It is official. I am going to the events at GCT this year. I have had New York on the brain for some time now.

My reservations were just made. I will be at GCT Saturday May 11.

I hope to see anyone else who plans to go there.

Please get in touch with me if you will be there.


----------



## dlagrua (Mar 3, 2013)

After reading through this thread it appears that members are making their plans without considering a central meeting place. I must admit that GCT sounds like a good train event that features original NYC 20th century and Pullman cars. PHL can be fun as its not as hectic there as WAS and GCT. WAS sounds like PHL but a bit larger and more crowded. However, if there is a planned meet up place for most in the group I'll try to make that location. If it were strictly my choice I would head over to GCT. I wasn't around when the 20th Century LTD ran and the fully restored lounge car that will be on exhibit should give a look on how elegant train travel was back then.


----------



## CHamilton (Mar 7, 2013)

In the Northwest, this announcement on Facebook:



> Aorta - Association of Oregon Rail and Transit Advocates
> 
> National Train Day at Portland Union Station, Saturday, May 11. Free Public Event. Stay tuned for more information as details are confirmed. Put it on your calendar today!

## Data shown
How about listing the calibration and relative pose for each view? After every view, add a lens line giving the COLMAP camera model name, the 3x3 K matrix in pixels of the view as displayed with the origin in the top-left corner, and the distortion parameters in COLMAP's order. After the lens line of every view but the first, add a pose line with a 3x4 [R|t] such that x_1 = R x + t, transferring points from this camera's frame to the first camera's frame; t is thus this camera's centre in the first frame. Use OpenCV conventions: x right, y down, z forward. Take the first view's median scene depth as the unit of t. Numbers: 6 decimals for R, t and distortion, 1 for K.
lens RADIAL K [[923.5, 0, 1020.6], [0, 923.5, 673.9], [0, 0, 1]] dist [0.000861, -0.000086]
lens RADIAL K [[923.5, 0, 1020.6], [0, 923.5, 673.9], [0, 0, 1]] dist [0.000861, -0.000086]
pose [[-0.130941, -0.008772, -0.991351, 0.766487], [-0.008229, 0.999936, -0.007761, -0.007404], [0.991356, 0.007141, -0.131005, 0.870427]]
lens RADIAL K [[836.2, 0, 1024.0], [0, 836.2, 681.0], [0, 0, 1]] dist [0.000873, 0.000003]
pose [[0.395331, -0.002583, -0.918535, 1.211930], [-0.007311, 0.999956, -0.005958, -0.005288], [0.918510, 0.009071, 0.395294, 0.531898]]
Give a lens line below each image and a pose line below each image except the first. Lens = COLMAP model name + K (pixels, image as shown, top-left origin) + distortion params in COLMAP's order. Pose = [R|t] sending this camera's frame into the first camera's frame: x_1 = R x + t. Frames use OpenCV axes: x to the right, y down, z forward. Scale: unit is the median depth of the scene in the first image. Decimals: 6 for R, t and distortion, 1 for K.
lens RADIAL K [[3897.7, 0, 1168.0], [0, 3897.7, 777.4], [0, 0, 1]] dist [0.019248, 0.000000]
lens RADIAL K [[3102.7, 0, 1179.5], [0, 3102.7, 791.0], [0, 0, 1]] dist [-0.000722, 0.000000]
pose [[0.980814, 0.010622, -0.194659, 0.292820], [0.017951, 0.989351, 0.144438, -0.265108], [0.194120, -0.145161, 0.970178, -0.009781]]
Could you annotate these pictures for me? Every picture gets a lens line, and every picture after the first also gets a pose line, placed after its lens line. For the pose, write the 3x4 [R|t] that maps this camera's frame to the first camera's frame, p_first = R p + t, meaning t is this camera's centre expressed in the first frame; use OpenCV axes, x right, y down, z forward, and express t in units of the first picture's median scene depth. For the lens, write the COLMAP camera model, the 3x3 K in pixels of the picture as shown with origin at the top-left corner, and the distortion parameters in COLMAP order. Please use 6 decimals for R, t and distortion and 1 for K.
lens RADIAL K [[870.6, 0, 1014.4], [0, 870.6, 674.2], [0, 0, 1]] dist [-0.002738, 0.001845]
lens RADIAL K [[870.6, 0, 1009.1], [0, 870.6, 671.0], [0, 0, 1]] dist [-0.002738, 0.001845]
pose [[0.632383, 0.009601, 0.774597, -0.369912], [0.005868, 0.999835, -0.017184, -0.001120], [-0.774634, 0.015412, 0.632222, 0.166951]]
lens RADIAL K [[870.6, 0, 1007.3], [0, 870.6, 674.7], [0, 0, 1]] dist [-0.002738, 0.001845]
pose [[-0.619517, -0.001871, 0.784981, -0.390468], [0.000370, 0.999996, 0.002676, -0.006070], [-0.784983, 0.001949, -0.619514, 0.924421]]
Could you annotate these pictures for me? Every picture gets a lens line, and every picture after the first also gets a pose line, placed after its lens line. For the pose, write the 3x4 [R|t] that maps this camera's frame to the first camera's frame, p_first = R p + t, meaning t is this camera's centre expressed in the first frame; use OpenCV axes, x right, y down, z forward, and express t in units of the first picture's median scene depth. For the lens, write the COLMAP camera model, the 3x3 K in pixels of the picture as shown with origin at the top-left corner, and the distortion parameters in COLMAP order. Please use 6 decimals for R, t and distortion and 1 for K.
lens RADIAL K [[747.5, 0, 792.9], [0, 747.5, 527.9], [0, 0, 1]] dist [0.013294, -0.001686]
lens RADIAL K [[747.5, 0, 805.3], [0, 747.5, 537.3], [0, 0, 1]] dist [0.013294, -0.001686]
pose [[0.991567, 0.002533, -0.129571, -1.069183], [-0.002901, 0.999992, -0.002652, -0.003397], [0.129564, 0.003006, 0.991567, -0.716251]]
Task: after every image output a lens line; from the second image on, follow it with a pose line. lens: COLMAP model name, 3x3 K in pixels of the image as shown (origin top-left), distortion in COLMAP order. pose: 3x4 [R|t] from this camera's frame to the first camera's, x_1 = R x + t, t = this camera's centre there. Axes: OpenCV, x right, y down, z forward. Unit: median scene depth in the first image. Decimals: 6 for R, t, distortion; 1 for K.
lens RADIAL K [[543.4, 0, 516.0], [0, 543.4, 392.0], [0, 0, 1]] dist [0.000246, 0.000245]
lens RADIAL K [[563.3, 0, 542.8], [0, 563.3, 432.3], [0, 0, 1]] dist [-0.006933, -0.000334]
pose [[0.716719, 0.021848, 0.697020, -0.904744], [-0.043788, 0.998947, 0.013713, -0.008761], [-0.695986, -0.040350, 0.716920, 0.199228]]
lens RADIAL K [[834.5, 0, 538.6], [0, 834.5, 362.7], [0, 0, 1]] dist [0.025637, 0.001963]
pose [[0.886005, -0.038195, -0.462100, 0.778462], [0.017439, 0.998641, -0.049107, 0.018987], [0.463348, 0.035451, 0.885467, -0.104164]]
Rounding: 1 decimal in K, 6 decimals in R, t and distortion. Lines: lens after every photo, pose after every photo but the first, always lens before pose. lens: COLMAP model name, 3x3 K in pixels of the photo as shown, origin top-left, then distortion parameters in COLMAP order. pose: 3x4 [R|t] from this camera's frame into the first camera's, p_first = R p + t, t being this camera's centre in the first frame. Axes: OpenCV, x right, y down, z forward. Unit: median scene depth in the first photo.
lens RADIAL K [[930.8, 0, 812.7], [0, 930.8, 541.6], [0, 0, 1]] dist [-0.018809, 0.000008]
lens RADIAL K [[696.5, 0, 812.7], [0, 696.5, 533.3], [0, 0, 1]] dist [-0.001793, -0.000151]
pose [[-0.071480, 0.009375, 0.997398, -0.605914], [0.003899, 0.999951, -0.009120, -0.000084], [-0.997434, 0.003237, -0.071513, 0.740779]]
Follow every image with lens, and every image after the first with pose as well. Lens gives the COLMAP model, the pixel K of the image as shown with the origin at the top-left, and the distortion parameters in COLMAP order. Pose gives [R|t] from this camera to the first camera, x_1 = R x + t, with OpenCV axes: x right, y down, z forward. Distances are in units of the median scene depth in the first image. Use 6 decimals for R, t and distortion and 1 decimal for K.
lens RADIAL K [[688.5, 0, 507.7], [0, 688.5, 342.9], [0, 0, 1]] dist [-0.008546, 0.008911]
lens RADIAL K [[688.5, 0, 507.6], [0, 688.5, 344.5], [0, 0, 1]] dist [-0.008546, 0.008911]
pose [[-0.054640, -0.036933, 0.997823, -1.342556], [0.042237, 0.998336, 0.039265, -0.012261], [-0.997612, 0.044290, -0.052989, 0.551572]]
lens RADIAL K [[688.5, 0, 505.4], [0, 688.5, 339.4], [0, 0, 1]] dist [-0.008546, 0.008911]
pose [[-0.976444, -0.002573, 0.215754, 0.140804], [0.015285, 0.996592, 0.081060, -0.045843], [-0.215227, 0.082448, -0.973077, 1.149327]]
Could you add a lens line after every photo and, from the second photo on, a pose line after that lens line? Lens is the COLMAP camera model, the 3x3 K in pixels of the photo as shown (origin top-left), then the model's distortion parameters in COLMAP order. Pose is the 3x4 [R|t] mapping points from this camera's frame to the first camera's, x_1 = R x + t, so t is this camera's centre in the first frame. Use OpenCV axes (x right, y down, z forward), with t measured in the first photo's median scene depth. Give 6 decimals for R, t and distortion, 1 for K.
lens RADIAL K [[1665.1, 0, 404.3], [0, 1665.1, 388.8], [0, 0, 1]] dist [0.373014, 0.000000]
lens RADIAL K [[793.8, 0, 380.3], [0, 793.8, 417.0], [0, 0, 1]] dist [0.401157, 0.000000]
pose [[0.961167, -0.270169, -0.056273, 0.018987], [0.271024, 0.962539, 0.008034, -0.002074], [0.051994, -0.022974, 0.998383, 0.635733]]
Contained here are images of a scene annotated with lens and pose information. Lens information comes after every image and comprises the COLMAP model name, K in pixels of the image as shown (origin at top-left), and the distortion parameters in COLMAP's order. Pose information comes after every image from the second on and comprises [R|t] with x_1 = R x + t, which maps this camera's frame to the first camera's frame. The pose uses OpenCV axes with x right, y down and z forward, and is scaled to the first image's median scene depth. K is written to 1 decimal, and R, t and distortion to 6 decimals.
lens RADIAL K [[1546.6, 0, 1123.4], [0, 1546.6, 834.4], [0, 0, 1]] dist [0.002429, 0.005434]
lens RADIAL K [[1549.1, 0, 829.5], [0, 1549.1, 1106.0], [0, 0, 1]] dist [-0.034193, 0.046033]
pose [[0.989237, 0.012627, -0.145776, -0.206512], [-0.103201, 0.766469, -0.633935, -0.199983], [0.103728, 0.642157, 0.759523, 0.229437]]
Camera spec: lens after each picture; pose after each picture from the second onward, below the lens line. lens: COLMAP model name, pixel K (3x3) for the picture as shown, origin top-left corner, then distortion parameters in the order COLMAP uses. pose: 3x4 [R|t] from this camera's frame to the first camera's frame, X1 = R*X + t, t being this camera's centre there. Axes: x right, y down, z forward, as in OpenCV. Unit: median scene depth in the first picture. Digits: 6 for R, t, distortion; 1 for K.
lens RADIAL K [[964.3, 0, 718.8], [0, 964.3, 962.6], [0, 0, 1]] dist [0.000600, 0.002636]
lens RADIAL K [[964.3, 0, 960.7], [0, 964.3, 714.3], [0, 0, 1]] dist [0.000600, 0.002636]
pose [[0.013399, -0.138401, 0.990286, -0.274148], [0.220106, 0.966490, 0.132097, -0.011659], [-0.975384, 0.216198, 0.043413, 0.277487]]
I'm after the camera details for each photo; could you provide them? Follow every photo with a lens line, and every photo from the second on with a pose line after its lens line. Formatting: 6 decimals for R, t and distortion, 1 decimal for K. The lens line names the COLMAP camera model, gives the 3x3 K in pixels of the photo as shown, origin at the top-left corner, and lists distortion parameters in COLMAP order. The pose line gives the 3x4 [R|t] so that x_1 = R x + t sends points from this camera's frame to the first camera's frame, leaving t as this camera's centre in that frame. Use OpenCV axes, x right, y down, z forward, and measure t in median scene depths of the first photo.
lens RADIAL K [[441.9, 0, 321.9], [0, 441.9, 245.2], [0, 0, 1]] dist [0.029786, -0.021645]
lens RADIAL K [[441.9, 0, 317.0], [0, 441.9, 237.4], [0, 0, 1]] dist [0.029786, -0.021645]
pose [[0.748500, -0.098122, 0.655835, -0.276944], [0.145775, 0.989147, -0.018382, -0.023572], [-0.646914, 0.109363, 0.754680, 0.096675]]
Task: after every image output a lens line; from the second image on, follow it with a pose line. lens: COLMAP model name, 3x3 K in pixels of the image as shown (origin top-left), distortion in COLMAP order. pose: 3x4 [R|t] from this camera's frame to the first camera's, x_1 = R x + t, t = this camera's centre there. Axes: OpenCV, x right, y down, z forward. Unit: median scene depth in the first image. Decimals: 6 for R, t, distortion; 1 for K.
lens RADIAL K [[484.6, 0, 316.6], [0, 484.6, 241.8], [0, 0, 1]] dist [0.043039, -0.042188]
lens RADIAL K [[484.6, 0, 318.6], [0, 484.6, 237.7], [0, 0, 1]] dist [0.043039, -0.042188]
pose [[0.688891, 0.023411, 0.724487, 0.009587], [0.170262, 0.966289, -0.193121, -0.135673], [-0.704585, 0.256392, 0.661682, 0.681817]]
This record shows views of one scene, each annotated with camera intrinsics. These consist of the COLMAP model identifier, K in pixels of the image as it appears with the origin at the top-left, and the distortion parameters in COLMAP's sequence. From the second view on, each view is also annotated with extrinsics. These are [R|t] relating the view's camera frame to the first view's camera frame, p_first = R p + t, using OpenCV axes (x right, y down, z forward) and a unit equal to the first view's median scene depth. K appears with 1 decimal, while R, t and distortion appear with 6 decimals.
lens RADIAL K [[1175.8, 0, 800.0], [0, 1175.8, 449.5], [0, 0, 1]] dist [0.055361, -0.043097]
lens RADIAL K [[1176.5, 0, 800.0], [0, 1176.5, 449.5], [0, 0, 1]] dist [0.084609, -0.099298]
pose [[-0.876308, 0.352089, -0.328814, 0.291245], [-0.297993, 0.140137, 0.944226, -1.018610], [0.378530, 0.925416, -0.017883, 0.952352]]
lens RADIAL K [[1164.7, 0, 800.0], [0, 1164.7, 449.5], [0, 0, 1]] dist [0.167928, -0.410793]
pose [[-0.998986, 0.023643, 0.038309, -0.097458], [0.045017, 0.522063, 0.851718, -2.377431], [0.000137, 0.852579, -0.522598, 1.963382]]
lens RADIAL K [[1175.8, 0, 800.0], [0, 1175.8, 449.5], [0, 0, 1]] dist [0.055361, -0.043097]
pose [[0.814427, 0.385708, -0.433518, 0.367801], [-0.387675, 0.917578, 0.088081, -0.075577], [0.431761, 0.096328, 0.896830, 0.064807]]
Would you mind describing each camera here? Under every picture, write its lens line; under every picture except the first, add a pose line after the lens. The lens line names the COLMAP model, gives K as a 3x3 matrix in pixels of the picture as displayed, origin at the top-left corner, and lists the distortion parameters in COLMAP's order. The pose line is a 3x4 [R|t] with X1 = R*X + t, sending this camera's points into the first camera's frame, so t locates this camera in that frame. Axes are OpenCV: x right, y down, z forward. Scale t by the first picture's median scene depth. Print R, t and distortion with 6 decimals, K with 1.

## What to do
[a] List every station the National Train Day thread names, counting abbreviations as names.
[b] Extend the National Train Day thread past its last post.
None of the entries are needed here.

## Answers to the exercises
[a] GCT, PHL, WAS, Portland Union Station

[b]
----------



## dlagrua (Mar 13, 2013)

So whats the consensus of the East Coast regulars guys and gals? If its GCT, PHL, or WAS I can participate.


----------



## AmtrakBlue (Mar 13, 2013)

I guess everyone is waiting to see what equipment will be at WAS & PHL.


----------



## Bill Haithcoat (Mar 13, 2013)

AmtrakBlue said:


> I guess everyone is waiting to see what equipment will be at WAS & PHL.


I w'ill be at GCT Saturday


----------



## pennyk (Mar 13, 2013)

I will be in WAS on Saturday.


----------



## jis (Mar 13, 2013)

I will be at WAS on Saturday and GCT (or more properly NYG) on Sunday.


----------



## AlanB (Mar 14, 2013)

jis said:


> I will be at WAS on Saturday and GCT (or more properly NYG) on Sunday.


Same here.


----------



## CHamilton (Mar 15, 2013)

For us west coast types, from Facebook: I will probably be in PDX. Anyone else?



> Aorta - Association of Oregon Rail and Transit Advocates
> 
> National Train Day! Saturday, May 11 at Portland Union Station (10 am - 4 pm). Free admission. Live Steam locomotive, Amtrak and other rail equipment on display. Stay tuned for a possible major announcement about something else that may appear at this exciting event!


----------



## Blackwolf (Mar 15, 2013)

I've sent in an information request to the California State Railroad Museum about them hosting any NTD events, since none are listed on their museum calender. So far, no reply. Actually, getting information from them (I tried, but never heard a peep in return, volunteering with them multiple times; I'm a firefighter and a state employee already too!) is pretty slow and usually difficult. Since SAC as a station will undoubtedly be out of commission for hosting any activities with its current "construction-site" state, the museum is the best alternative I can think of in the SAC area.


----------



## City of Miami (Mar 15, 2013)

AlanB said:


> jis said:
> 
> 
> > I will be at WAS on Saturday and GCT (or more properly NYG) on Sunday.
> ...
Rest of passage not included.